A common question I ask my sales training clients during a workshop is whether they have ever picked up the phone, or stopped by a customer or prospect’s office and said, “I’m just checking in” or “touching base” or “following up”? I’m always surprised with how many raise their hands. We have all done it. Unfortunately, this is not the best technique to use when making effective sales calls.
You Must Have at Least Two Reasons to Call
When you call a customer or prospect, you need to have at least two reasons for your call. The first reason can be to “check in” or “touch base” and see how things are going, but the second reason must be something of value to the customer. This helps you position yourself as an expert and trusted advisor, instead of an annoying “fly buzzing in your customer’s ear.”
Have Something to Bring to the Conversation
A few months ago, I went shopping for a new car. I discovered, in order to test-drive a car, the dealership required my contact information. Ok, it’s now three months later, I’m still getting calls from some of these salespeople.
Here’s a typical (bad) sales conversation:
Car Salesperson – “Hi Mr. Cherry, I was just calling to check in and see if you have purchased a vehicle yet.”
Me – “Well actually, no I have not found a car yet.”
Car Salesperson – “Ok, well you can come on down to our show room and we will find you something great. We’re open until 9pm all week!”
Click – Call over!
Is this really the only thing that salesperson can think to say on the phone?
Instead of just calling to check in, what could that salesperson have said that might be useful?
- Tell me about an upcoming sale.
- Share with me 2-3 cars currently in the showroom that they think I might be interested in.
- Inform me that a new shipment of cars is coming in on Wednesday, and I could be one of the first to check them out.
- Let me know that they increased the amount of money they would give me for my trade-in vehicle.
- Advise me of any tax law changes for auto business deduction purposes.

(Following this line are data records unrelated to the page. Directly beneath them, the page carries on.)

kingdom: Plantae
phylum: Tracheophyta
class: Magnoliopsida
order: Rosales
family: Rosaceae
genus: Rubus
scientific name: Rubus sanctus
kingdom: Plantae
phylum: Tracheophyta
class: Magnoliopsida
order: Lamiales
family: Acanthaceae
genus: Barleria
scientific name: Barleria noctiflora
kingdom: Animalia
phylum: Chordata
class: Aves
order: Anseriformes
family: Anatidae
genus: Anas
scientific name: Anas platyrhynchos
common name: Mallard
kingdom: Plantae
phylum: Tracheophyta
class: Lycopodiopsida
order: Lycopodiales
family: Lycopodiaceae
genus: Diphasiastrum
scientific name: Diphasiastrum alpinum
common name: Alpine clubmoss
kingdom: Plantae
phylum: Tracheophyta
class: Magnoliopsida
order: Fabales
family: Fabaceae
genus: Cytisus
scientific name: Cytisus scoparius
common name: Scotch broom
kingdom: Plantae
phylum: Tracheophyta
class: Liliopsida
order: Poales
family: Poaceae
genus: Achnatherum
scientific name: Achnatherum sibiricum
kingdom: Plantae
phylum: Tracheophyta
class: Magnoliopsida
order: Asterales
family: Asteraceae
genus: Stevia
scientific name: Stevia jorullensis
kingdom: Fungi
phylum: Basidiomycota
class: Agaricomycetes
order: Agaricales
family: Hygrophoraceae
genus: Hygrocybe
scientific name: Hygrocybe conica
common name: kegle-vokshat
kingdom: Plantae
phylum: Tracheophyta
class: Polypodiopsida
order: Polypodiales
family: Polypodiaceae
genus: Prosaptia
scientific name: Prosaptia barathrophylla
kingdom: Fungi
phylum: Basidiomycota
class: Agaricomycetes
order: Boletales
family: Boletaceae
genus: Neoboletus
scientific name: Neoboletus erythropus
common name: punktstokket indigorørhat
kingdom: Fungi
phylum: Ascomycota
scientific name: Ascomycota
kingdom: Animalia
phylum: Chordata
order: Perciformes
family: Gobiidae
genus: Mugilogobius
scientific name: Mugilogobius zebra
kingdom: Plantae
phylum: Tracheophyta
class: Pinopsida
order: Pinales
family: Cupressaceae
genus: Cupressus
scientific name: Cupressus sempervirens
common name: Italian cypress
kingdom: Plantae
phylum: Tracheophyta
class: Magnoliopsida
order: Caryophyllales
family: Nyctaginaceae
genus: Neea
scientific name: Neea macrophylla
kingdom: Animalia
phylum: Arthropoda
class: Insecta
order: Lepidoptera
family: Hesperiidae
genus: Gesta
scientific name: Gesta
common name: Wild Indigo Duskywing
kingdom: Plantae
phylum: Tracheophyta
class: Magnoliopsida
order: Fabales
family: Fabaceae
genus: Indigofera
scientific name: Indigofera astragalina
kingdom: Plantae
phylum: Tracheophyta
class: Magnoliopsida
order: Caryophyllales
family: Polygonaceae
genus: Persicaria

All of these pieces of information would be valuable to me, and might lead me to going back to the dealership to make a purchase.
The Real World – Sales Call Limbo
Now you might be thinking, “Paul, I’m not a car salesperson. My work is much more sophisticated than that.”
That might be true. But here is a common scenario I find happening with sales professionals, over and over again. A salesperson meets with a customer 1-2 times and everything is going great. The customer is supposed to make the next move, but nothing happens. So the salesperson calls just to “check in,” and gets blown off. Maybe the customer is just busy, or maybe he/she is not interested anymore. Either way, the salesperson is now in limbo. Not knowing what to do, the salesperson just keeps calling and “checking in.” The customer gets annoyed and stops taking the salesperson’s calls. Opportunity – OVER!
Demonstrate Your Value
Instead of just checking in, have a second purpose for your call! Here are some possible conversation starters when you call up your customer or prospect:
- I have an idea I’d like to share with you.
- My boss and I were talking, and thought of this unique solution to your problem.
- Another client of mine was experiencing an issue similar to yours, and I think you’d like to hear how they resolved it.
- I found an article I thought you would be interested in, it discusses some of the same topics you brought up in our last conversation.
Call Your Customer with a Plan of Action
Once you have found a piece of useful information to share with your customer or prospect, you need to make them an offer they can’t refuse. Entice them with this information and then arrange to meet and discuss it.
Here’s an example I use when I call customers. Say something like this:
“The reason for my call is, I was thinking of the recent challenges you mentioned with your salespeople. I thought about some ideas to share with you on how to get your people to prospect for new business and shorten their sales cycles. When can we get together to talk about these issues?”